I was born in 1955 and I can honestly say, nothing in American history impacted my young life more than the war in Vietnam. Those born in 1955 were the first who did not have to deal with “the lottery”, a government program that determined by birth date whether you might soon be drafted and sent to Vietnam to fight. So many men I have known throughout my life experienced this war first hand, and none were the same afterwards.
In my generation there was a dividing line between those who believed in this war and those who abhorred it. Certainly you must have heard about or seen the protests in the 1960s and 70s. “Oh no, we won’t go!” So I wasn’t too sure I wanted to watch the 2019 film “The Last Full Measure,” but I’m very glad I did.

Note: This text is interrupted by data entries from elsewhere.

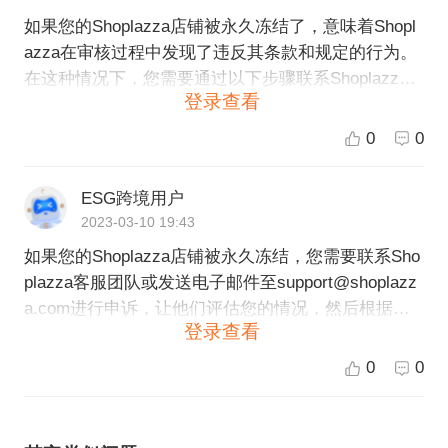
如果您的Shoplazza店铺被永久冻结了，意味着Shopl
azza在审核过程中发现了违反其条款和规定的行为。
在这种情况下，您需要通过以下步骤联系Shoplazza
登录查看
客服解决问题： 1. 登录Shoplazza平台，进入帮助中
心，了解被冻结的原因和具体细节。 2. 准备一个详细
0
0
的、清晰且诚恳的申诉材料，将您的问题和解决方案
以及对平台的诚信承诺清晰地表达出来。 3. 提交申诉
ESG跨境用户
材料，并耐心等待Shoplazza客服人员的处理。请注
2023-03-10 19:43
意，解冻过程可能比较耗时，您需要保持耐心，并随
如果您的Shoplazza店铺被永久冻结，您需要联系Sho
时保持联系，以便及时跟进回复。 总之，如果您的Sh
plazza客服团队或发送电子邮件至support@shoplazz
oplazza店铺被永久冻结，请及时联系Shoplazza客服
a.com进行申诉，让他们评估您的情况，然后根据他
解决，以免影响您的业务和品牌形象。
登录查看
们的决定采取适当的解决方案。 在申诉时，您需要提
供尽可能多的信息来证明您的实际情况和诚意，以增
0
0
加被接受的可能性。同时，您需要尊重并遵守Shoplaz
za的规定和政策，才能维护您的店铺并确保未来的经
营成功。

Remember: I HATE war movies and I also hate thinking about what happened in Vietnam… But I still highly recommend this film!
This is the true story of how William H. Pitsenbarger, an Air Force medic, personally saved over sixty men during a rescue mission over Vietnam on April 11, 1966. Pits (as he was called) willingly chose to leave the relative safety of his rescue chopper to aid men on the ground when he saw how bad the situation below had become. When the medic below was killed, he put himself at great risk to do everything he could to help his fellow soldiers. After saving many, he was ordered to escape on the last helicopter out of a combat zone, but chose to stay behind to save and defend the lives of the men of the U.S. Army’s1st Infantry Division, before making the ultimate sacrifice in one of the bloodiest battles of the war.
The story behind this story is the present day efforts of a Pentagon staffer to investigate why Pitsenbarger never received the Congressional Medal of Honor. Scott Huffman, who at first did not want this messy assignment, ended up putting in his best full measure to right this historical wrong. He spent months tracking down the men who were saved by Pitsenbarger’s bravery, spending the time to understand their true trauma and sacrifice.
This is a very well-made film worth seeing if you still remember what the Vietnam War meant in our history. If you know nothing about it, even better!
All of the performances by actors like William Hurt, Ed Harris, Samuel L. Jackson and Peter Fonda’s last performance in a film, reminded me of the conflicts and contradictions we Americans experienced by being involved in Vietnam. And I must add, Christopher Plummer’s performance as the father of the hero in this story, reminded me so much of my recently deceased father.